Além da gengivite e da periodontite (estágio avançado da gengivite), o uso frequente do vape pode causar mau hálito persistente, aftas, irritações, perda de paladar e aumento de cáries.
Um dos principais vilões é o propilenoglicol (composto orgânico usado em alguns produtos, incluindo cosméticos, alimentos e produtos de limpeza), presente nos vaporizadores líquidos do vape, que provoca intenso ressecamento da boca, reduzindo a produção de saliva — um dos mecanismos naturais de proteção contra bactérias.
Recomendações para quem quer parar de fumar
Além de acompanhamento odontológico, o Dr. Kyrillos recomenda cuidados específicos para quem está deixando o cigarro eletrônico:
- Escovação correta e uso diário do fio dental;
- Consultas regulares ao dentista (idealmente a cada 3 meses);
- Uso de enxaguantes bucais anti-inflamatórios, se prescritos;
- Hidratação constante da boca com água e saliva artificial;
- Apoio psicológico ou médico para cessação da nicotina.
Ao notar sinais como mau hálito, sangramento gengival, boca seca ou aftas recorrentes, é fundamental procurar um dentista. Esses são alertas de que algo não vai bem”, frisa Kyrillos.
Tabagismo é principal causa de câncer de boca e radioterapia é aliada no tratamento
O tabagismo é o principal fator de risco para esse tipo de câncer — e para diversos outros, como os de pulmão, laringe, esôfago, bexiga e pâncreas
Além dos danos ao DNA celular provocados pelas substâncias tóxicas do cigarro, o tabagismo compromete o sistema imunológico e dificulta a resposta do organismo ao tratamento oncológico.
O tratamento do câncer de boca pode incluir cirurgia, quimioterapia, imunoterapia e radioterapia — esta última, especialmente indicada para tumores localmente avançados ou como terapia adjuvante após a remoção cirúrgica do tumor. Em grande parte desses casos, a radioterapia é um determinante pilar do tratamento.

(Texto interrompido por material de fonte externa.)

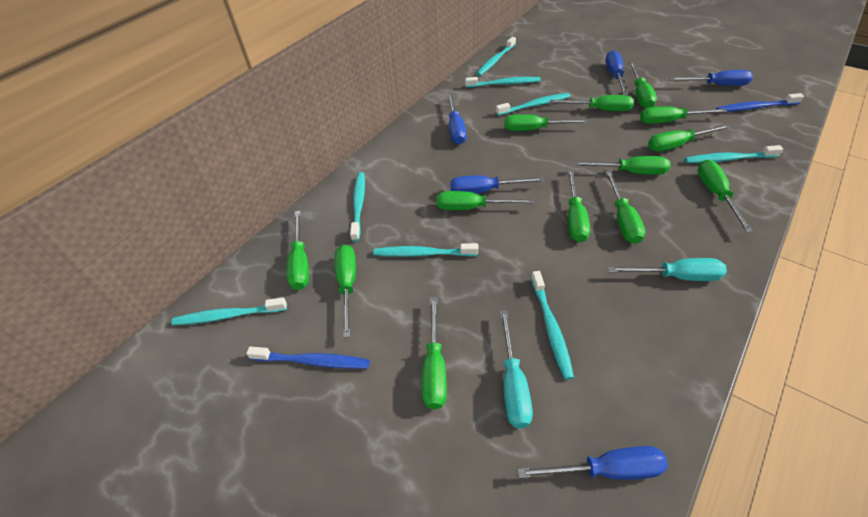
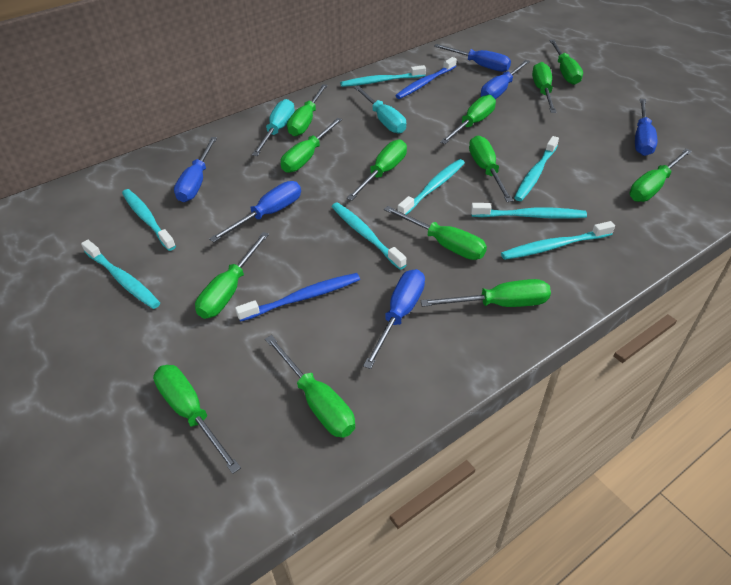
blue screwdriver: 5 -> 6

A radioterapia atua no controle local da doença, utilizando feixes de radiação direcionados com alta precisão para eliminar células cancerígenas e preservar, sempre que possível, as estruturas saudáveis ao redor. Dependendo do estágio do tumor, pode ser utilizada isoladamente ou em combinação com outros tratamentos.

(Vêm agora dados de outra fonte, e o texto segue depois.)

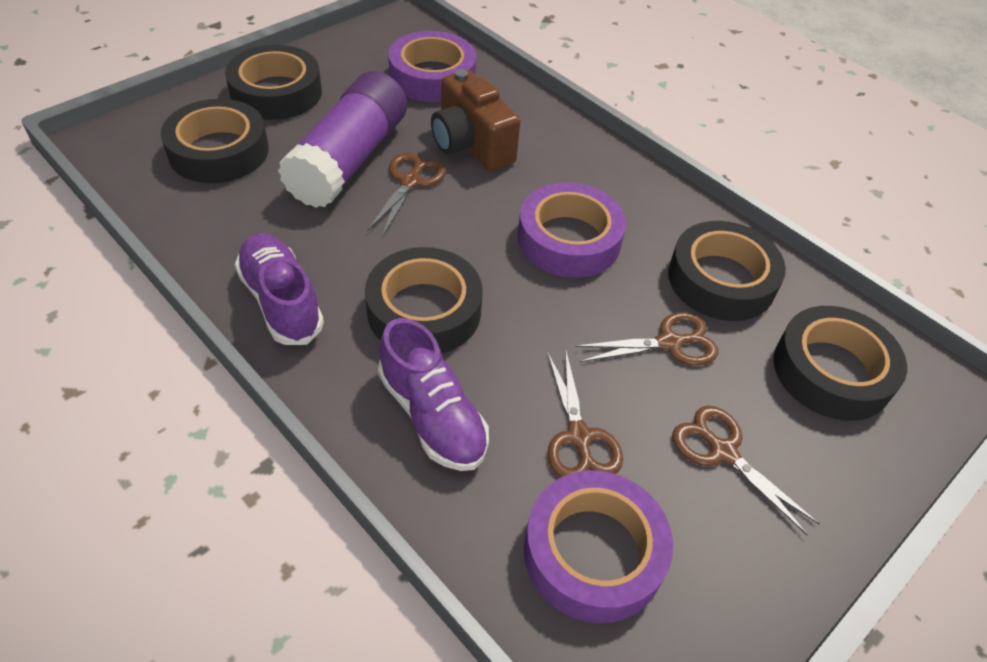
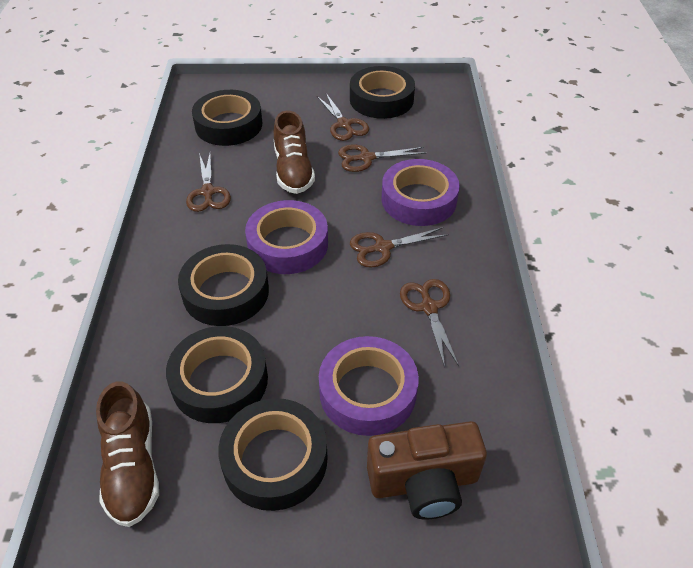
brown scissors: 4 -> 5
brown shoe: 0 -> 2
purple glue stick: 1 -> 0
purple shoe: 2 -> 0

A radioterapia desempenha um papel fundamental no tratamento do câncer de boca, principalmente contribuir para o controle da doença, ela pode ser decisiva na melhora da qualidade de vida dos pacientes”, destaca o radio-oncologista Erick Rauber, diretor de Comunicação da Sociedade Brasileira de Radioterapia (SBRT).

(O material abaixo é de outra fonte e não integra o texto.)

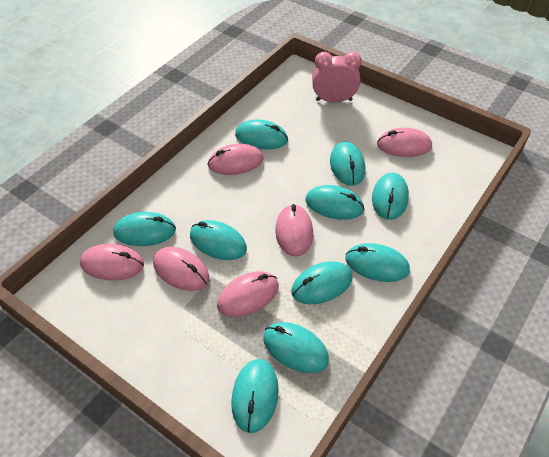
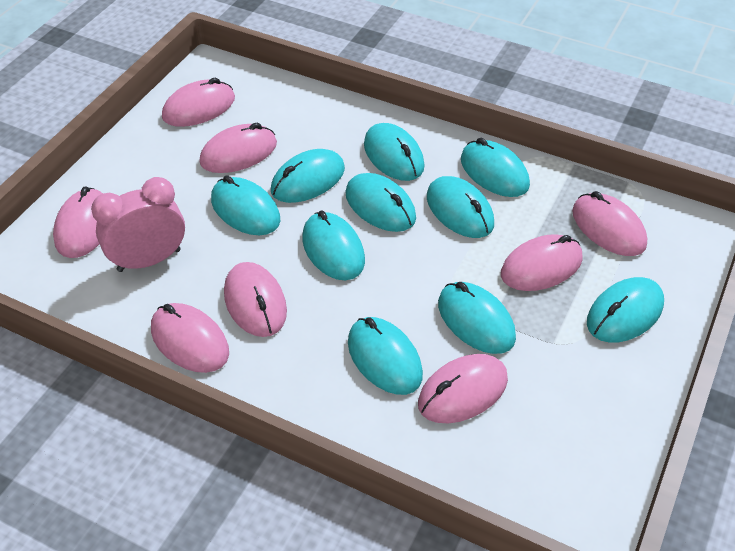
pink mouse: 6 -> 8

Cânceres relacionados ao tabagismo e o papel da radioterapia
Diversos tipos de câncer relacionados ao tabagismo contam com a radioterapia como uma das principais estratégias terapêuticas. Assim como no câncer de boca, tumores de cabeça e pescoço frequentemente exigem radioterapia isolada ou em associação com cirurgia e quimioterapia, dependendo do estágio da doença.
O mesmo racional se aplica ao câncer de pulmão, sobretudo em pacientes inoperáveis, nos quais a radioterapia pode proporcionar controle local e alívio de sintomas. Tumores de bexiga e esôfago, também associados ao tabagismo, têm na radioterapia um componente essencial dos protocolos curativos.
Essa abordagem permite preservar funções importantes dos órgãos afetados, contribuindo significativamente para o controle da doença e para a qualidade de vida do paciente”, finaliza o especialista.